Notas iniciais
Oi gente! Essa fic eu havia postado ela em outra conta, mas eu exclui e resolvi fazer nessa aqui. Espero que gostem!

Estava completamente assustado. Incrédulo, ao ver o corpo de seu pequeno companheiro jogado no chão. Ele caminhava lentamente na direção do Pokémon.

— Grow? — se ajoelhou ao lado do canídeo de pelagem laranja, que possuía também grandes riscos pretos por seu corpo.

Sentiu sua respiração falhar ao ver a poça de sangue que estava formada ao lado do corpo de Growlithe. Sua mente tentava processar tudo o que estava vendo. Não sabia quem havia feito aquilo, nem o por quê. Estava confuso, olhando para o lado, tentando localizar quem havia feito aquilo com seu Pokémon.

O silêncio tomou conta do imenso galpão. Era possível ver a respiração descompassada do pequeno menino.

— Kevin? — uma voz grossa corta o silêncio.

O pequeno se vira, encarado o homem que adentrava no galpão.

— P-pai! — correu até o homem, que aparentava ter uns 37 anos. — Alguém machucou o Growlithe!

O adulto apenas olhou para o Pokémon caído de relance, voltando os olhos para seu filho logo em seguida.

— Eu sei disso. Quem fez isso fui eu! — deu um pequeno sorriso de canto.

Após ouvir essas palavras, o coração de Kevin acelerou. Suas pernas tremeram e, mesmo que tentasse, não conseguiu conter as lágrimas. Aquelas palavras proferidas por seu pai, fizeram ele perder o chão.

— Quê? — arregalou os olhos, sentido as lágrimas descendo em seu rosto. — O senhor?

— Sim, eu. — respondeu tranquilo. — Me agradeça depois...

Aquilo foi o cúmulo para o pequeno Kevin.

— Agradecer? — murmurou, incrédulo. — Você acha que eu vou agradecer por isso?

O mais velho riu.

— Claro. Depois de algum tempo, irá notar uma diferença crucial nesse seu Pokémon. Digamos que, ele irá ter mais... Brilho!

A tristeza logo se transformou em raiva.

— Você... — o garoto procurou uma palavra que achou ser muito ofensiva para um adulto. — é um maldito!

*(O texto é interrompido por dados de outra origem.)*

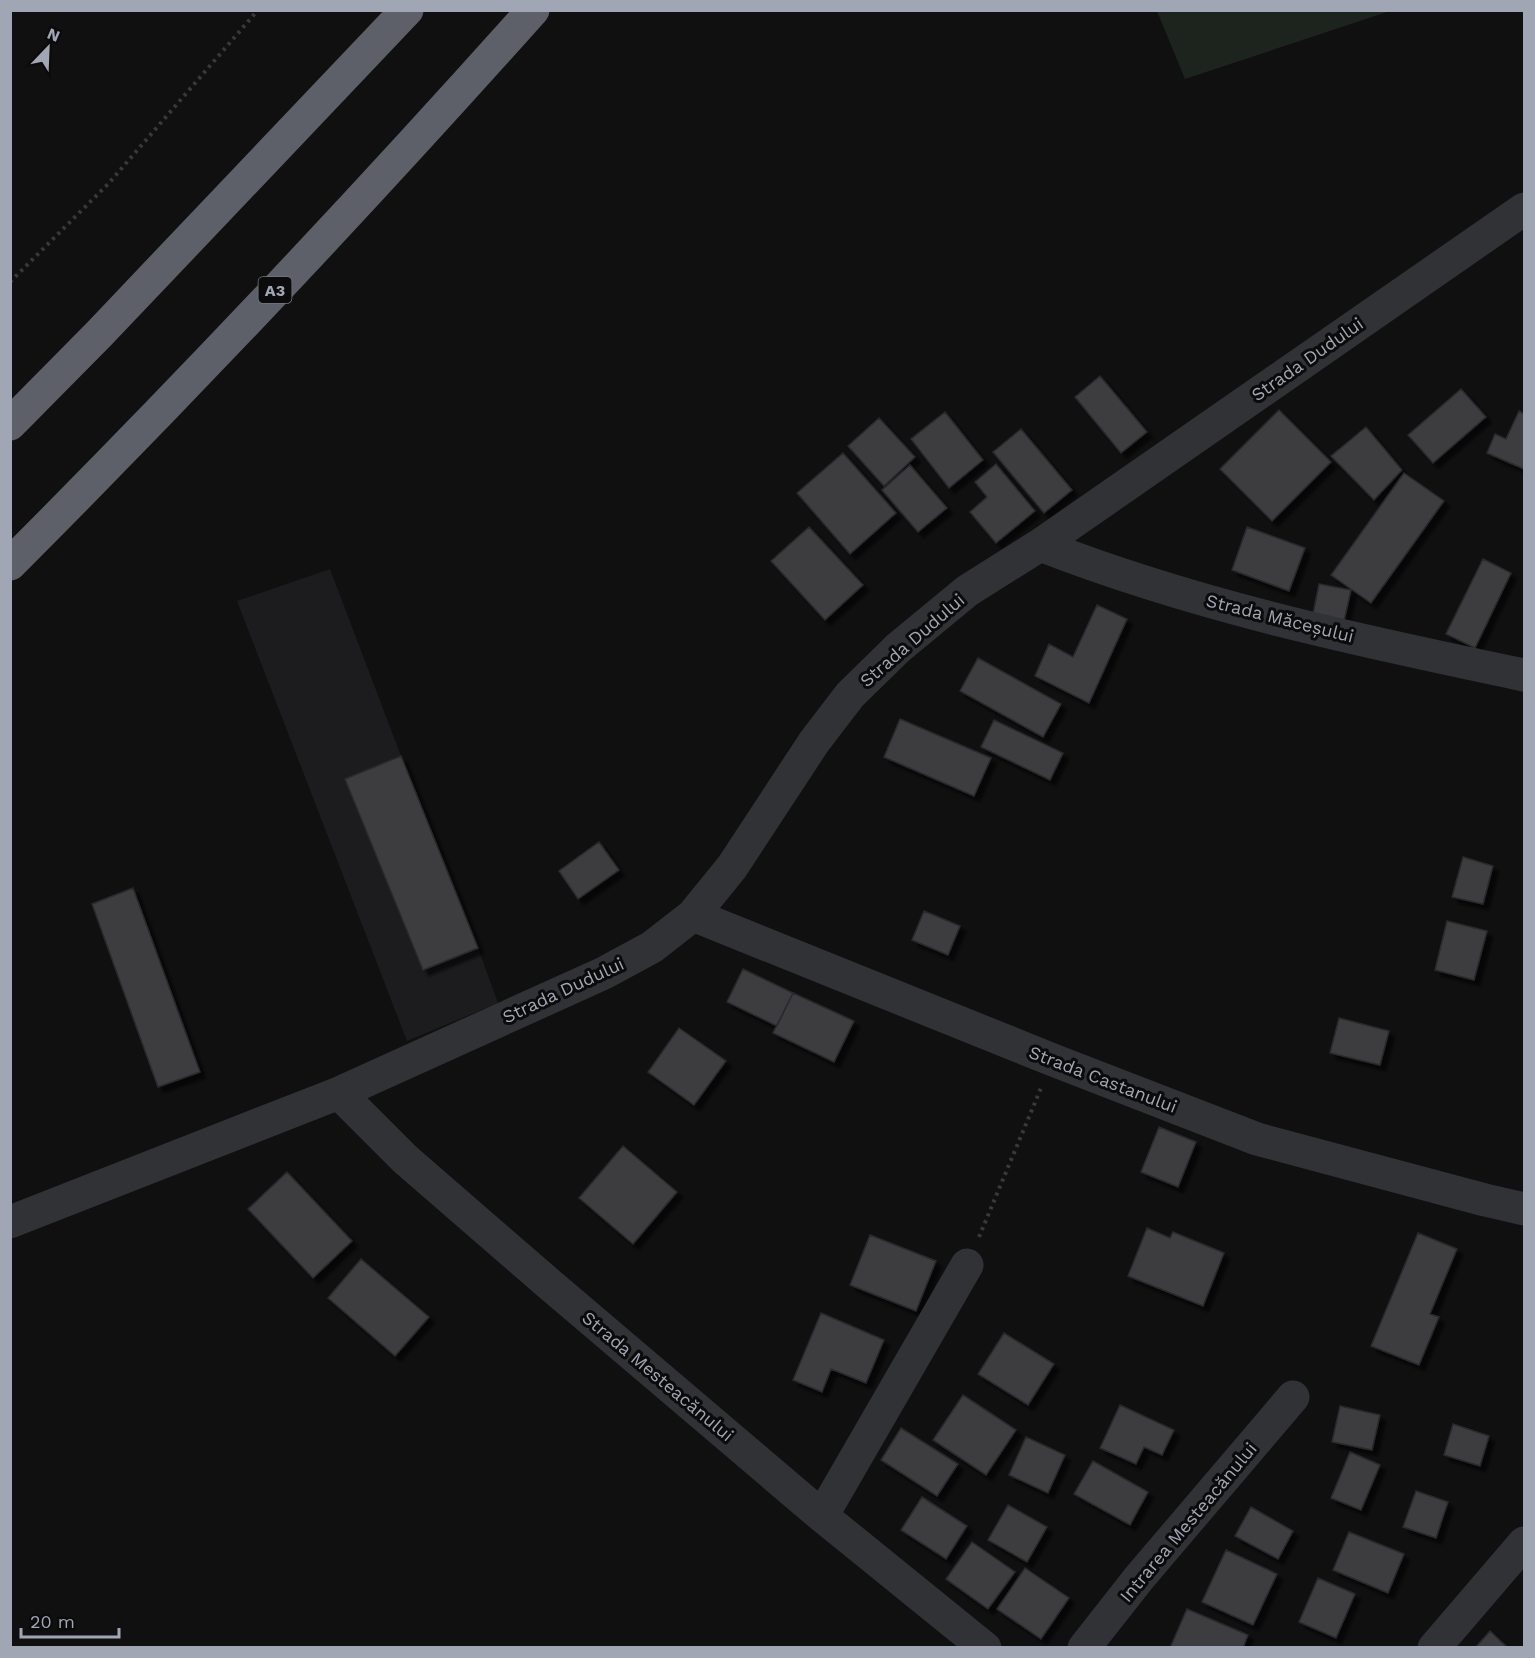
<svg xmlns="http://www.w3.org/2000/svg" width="1535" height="1658" viewBox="0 0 1535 1658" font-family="'Work Sans',sans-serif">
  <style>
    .built { fill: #1c1c1e }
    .green { fill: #1c241d }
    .building { fill: #3c3d41; stroke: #2a2a2d; stroke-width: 1.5; filter: url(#shadow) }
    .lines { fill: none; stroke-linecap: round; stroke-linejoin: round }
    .path { stroke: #37393d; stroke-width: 4; stroke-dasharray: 3 4.5; stroke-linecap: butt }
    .minor { stroke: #313236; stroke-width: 33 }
    .highway { stroke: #5d6068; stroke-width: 33 }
    .labels { text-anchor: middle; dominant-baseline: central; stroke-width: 6; stroke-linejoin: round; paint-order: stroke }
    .shield { fill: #0b0b0c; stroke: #737881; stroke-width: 1.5 }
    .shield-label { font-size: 16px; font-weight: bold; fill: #a0a6b3 }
    .street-label { font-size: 18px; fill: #a0a6b3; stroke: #0b0b0c }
  </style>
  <defs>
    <filter id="shadow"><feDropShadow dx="5.5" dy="5.5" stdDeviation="1.5" flood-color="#0009"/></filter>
  </defs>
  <rect width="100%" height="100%" fill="#101011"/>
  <!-- built -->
  <path class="built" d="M330 569 401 756 478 948 498 1003 407 1041 237 601Z"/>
  <!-- green -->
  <path class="green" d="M1157 11H1390L1185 79Z"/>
  <!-- building -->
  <path class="building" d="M1100 376 1147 432 1121 453 1075 397Z
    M1461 389 1486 417 1433 463 1408 435Z
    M1279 410 1331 462 1272 521 1220 469Z
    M1519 411 1524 414V469L1487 453 1495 434 1506 439Z
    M945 412 983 460 949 488 911 439Z
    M879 418 915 457 884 486 848 446Z
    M1366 427 1402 470 1374 500 1331 456Z
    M1021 429 1072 490 1044 513 993 452Z
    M843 453 896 513 850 554 797 493Z
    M996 464 1035 511 996 543 970 512 987 497 975 482Z
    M910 465 947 508 918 532 882 490Z
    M1404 473 1444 501 1371 603 1331 575Z
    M809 527 863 585 825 620 771 561Z
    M1247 527 1305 548 1289 591 1232 570Z
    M1483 559 1511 573 1475 648 1446 634Z
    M1319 584 1351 590 1344 621 1313 614Z
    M1097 605 1127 619 1089 703 1035 676 1049 644 1073 657Z
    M978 658 1061 704 1043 737 960 691Z
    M900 719 991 758 974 796 884 757Z
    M994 720 1063 753 1050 780 981 747Z
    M401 756 478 948 423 970 345 779Z
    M599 842 619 870 578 899 559 871Z
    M1463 857 1493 866 1483 904 1452 897Z
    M133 888 200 1072 158 1087 92 904Z
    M924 911 960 926 948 955 912 940Z
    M1447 921 1487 931 1474 980 1435 970Z
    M743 969 793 993 777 1026 727 1002Z
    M793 993 854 1021 834 1062 773 1033Z
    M1339 1018 1389 1031 1380 1065 1330 1053Z
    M679 1028 726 1061 694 1105 648 1072Z
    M1159 1127 1196 1142 1178 1187 1141 1172Z
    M623 1146 677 1192 633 1244 579 1198Z
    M287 1172 352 1241 313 1278 248 1209Z
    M1147 1228 1170 1238 1173 1232 1224 1253 1203 1306 1128 1276Z
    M1418 1233 1457 1249 1430 1314 1439 1317 1419 1365 1371 1346Z
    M870 1235 936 1261 916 1311 850 1285Z
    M361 1259 429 1317 395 1356 328 1298Z
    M821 1313 884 1340 866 1383 831 1369 822 1392 793 1380Z
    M1004 1333 1054 1364 1028 1405 978 1374Z
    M963 1395 1016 1430 986 1475 933 1440Z
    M1120 1405 1174 1430 1162 1455 1144 1447 1136 1464 1100 1448Z
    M1340 1406 1380 1415 1372 1450 1332 1442Z
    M1453 1424 1489 1436 1480 1466 1444 1455Z
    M901 1428 958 1464 937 1496 881 1460Z
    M1026 1437 1065 1455 1048 1493 1009 1475Z
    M1350 1452 1380 1465 1361 1510 1331 1498Z
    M1093 1461 1148 1492 1130 1525 1074 1494Z
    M1416 1491 1448 1502 1436 1538 1403 1527Z
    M922 1497 967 1526 946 1559 901 1530Z
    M1008 1505 1047 1527 1027 1562 988 1540Z
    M1251 1507 1293 1531 1278 1559 1235 1536Z
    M1349 1532 1404 1554 1388 1593 1333 1570Z
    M972 1542 1015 1572 988 1609 946 1579Z
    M1226 1550 1277 1574 1253 1625 1202 1602Z
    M1025 1568 1069 1598 1041 1639 997 1609Z
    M1318 1578 1355 1594 1336 1638 1299 1622Z
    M1187 1609 1248 1635 1243 1648H1170Z
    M1490 1631 1508 1648H1475Z"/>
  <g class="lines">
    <!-- path -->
    <path class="path" d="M10 282 109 183 258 10
      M979 1237 1041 1088"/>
    <!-- minor -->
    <path class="minor" d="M1040 545C1196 606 1361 641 1524 675
      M693 915 1053 1060 1257 1139 1485 1200 1524 1209
      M339 1093 405 1159 548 1283 822 1516 985 1648
      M10 1222 339 1093 604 973 652 947 693 915 732 867 814 742 850 695 898 648 967 591 1040 545 1524 209
      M822 1516 967 1265
      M1084 1648 1139 1578 1293 1397
      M1434 1648 1524 1543"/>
    <!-- highway -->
    <path class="highway" d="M10 424 99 334 407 10
      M10 564C190 384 364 199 533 10"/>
  </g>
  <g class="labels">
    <!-- shield labels -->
    <rect class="shield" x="258.5" y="277" width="33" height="26" rx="4.5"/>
    <g class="shield-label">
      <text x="275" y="290">A3</text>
    </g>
    <!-- street labels -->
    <g class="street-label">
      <text transform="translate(1307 359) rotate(-35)">Strada Dudului</text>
      <text transform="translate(1280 618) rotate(14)">Strada Măceșului</text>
      <text transform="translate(912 640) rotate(-41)">Strada Dudului</text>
      <text transform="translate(563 990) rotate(-25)">Strada Dudului</text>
      <text transform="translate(1103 1079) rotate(21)">Strada Castanului</text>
      <text transform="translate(658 1376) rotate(40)">Strada Mesteacănului</text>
      <text transform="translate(1188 1522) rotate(-50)">Intrarea Mesteacănului</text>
    </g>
  </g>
  <!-- border -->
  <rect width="1535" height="1658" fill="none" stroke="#a0a6b3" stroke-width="24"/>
  <!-- north arrow -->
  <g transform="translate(48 48) rotate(23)" stroke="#0b0b0c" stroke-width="4.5" paint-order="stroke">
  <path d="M0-4.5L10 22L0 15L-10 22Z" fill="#a0a6b3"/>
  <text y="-9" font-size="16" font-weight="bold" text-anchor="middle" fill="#a0a6b3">N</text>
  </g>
  <!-- scale -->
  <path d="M21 1628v9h98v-9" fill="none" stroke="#a0a6b3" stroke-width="3"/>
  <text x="30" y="1628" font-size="18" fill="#a0a6b3" stroke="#0b0b0c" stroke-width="4.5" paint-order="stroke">20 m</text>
</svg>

Em questão de um segundo, ele foi levado ao chão. Pela primeira vez em toda sua vida, seu pai havia o batido. E não foi qualquer pancada, sim um forte chute direto na boca do estômago.

Ele caiu, levando as mãos até a barriga.

— Olhe o respeito para com o seu pai, seu fedelho! — desta vez sua voz soou ameaçadora.

Respirava com dificuldade, mas não deixaria barato; nunca teve o hábito de ficar calado quando alguém o fazia mal. Mas nunca, nunca havia respondido seus pais — e estava decidiu que aquela seria a primeira vez. Iria falar para seu pai tudo que estava entalado em sua garganta.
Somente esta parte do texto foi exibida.